Date: Sat, 18 Apr 2009 16:35:51 +0100 From: Nick Hilliard <nick@foobar.org>
... i just don't care if people use L2 connectivity to get to an exchange from a router somewhere else on their LAN. They have one mac address to play around with, and if they start leaking mac addresses towards the exchange fabric, all they're going to do is hose their own connectivity.
yeah we did that at PAIX. if today's extremenetworks device has an option to learn one MAC address per port and no more, it's because we had a terrible time getting people to register their new MAC address when they'd change out interface cards or routers. hilarious levels of fingerpointing and downtime later, our switch vendor added a knob for us. but we still saw typo's in IP address configurations whereby someone could answer ARPs for somebody else's IP. when i left PAIX (the day MFN entered bankruptcy) we were negotiating for more switch knobs to prevent accidental and/or malicious ARP poisoning. (and note, this was on top of a no-L2-devices rule which included draconian auditing rights for L2/L3 capable hardware.)
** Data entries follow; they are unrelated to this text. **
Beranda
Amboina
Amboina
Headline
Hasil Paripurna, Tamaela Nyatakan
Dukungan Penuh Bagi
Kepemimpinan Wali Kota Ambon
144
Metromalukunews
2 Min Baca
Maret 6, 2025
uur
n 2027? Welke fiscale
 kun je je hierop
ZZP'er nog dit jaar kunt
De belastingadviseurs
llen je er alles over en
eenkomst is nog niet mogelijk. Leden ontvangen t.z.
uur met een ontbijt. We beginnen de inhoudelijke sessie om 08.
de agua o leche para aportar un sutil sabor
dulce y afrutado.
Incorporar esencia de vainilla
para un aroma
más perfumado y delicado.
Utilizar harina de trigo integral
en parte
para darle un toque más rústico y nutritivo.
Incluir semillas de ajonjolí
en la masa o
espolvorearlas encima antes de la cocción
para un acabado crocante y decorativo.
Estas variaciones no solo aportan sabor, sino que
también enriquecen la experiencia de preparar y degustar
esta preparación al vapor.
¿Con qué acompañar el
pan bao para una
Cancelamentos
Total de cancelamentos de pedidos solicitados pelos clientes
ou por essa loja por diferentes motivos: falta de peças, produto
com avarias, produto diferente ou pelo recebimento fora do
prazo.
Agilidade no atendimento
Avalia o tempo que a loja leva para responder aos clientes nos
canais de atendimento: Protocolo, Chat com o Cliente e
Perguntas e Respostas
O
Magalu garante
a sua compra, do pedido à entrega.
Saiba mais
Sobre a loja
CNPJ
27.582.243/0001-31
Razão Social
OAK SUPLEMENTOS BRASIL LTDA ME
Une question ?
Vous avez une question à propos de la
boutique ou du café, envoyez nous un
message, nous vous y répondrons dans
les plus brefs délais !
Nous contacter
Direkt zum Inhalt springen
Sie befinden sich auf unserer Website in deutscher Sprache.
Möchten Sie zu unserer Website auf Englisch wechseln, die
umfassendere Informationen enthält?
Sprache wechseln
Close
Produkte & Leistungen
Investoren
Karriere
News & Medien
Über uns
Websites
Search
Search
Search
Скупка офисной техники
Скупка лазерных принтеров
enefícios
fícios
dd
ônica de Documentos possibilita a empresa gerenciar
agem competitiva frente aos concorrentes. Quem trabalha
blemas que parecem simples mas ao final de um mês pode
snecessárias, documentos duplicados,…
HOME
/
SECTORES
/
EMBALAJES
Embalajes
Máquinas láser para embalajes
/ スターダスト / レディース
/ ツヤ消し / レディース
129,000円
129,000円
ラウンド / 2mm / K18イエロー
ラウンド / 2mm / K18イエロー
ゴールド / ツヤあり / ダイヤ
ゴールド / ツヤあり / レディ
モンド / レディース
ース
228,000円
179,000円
As you've noted, there is a natural progression for services providers here from shared access to pni, which advances according to the business and financial requirements of the parties involved. If exchange users decide to move from shared access peering to PNI, good for them - it means their business is doing well. But this doesn't mean that IXPs don't offer an important level of service to their constituents. Because of them, the isp industry has convenient access to dense interconnection at a pretty decent price.
yes, that's the progression of success. and my way of designing for success is to start people off with VNI's (two-port VLANs containing one peering) so that when they move from shared-access to dedicated they're just moving from a virtual wire to a physical wire without losing any of the side-benefits they may have got from a shared-access peering fabric.
Q in Q is not how i'd build this... cisco and juniper both have hardware tunnelling capabilities that support this stuff... it just means as the IXP fabric grows it has to become router-based.
Hey, I have an idea: you could take this plan and build a tunnel-based or even a native IP access IXP platform like this, extend it to multiple locations and then buy transit from a bunch of companies which would give you a native L3 based IXP with either client prefixes only or else an option for full DFZ connectivity over the exchange fabric. You could even build a global IXP on this basis! It's a brilliant idea, and I just can't imagine why no-one thought of it before.
:-). i've been known to extend IXP fabrics to cover a metro, but never beyond.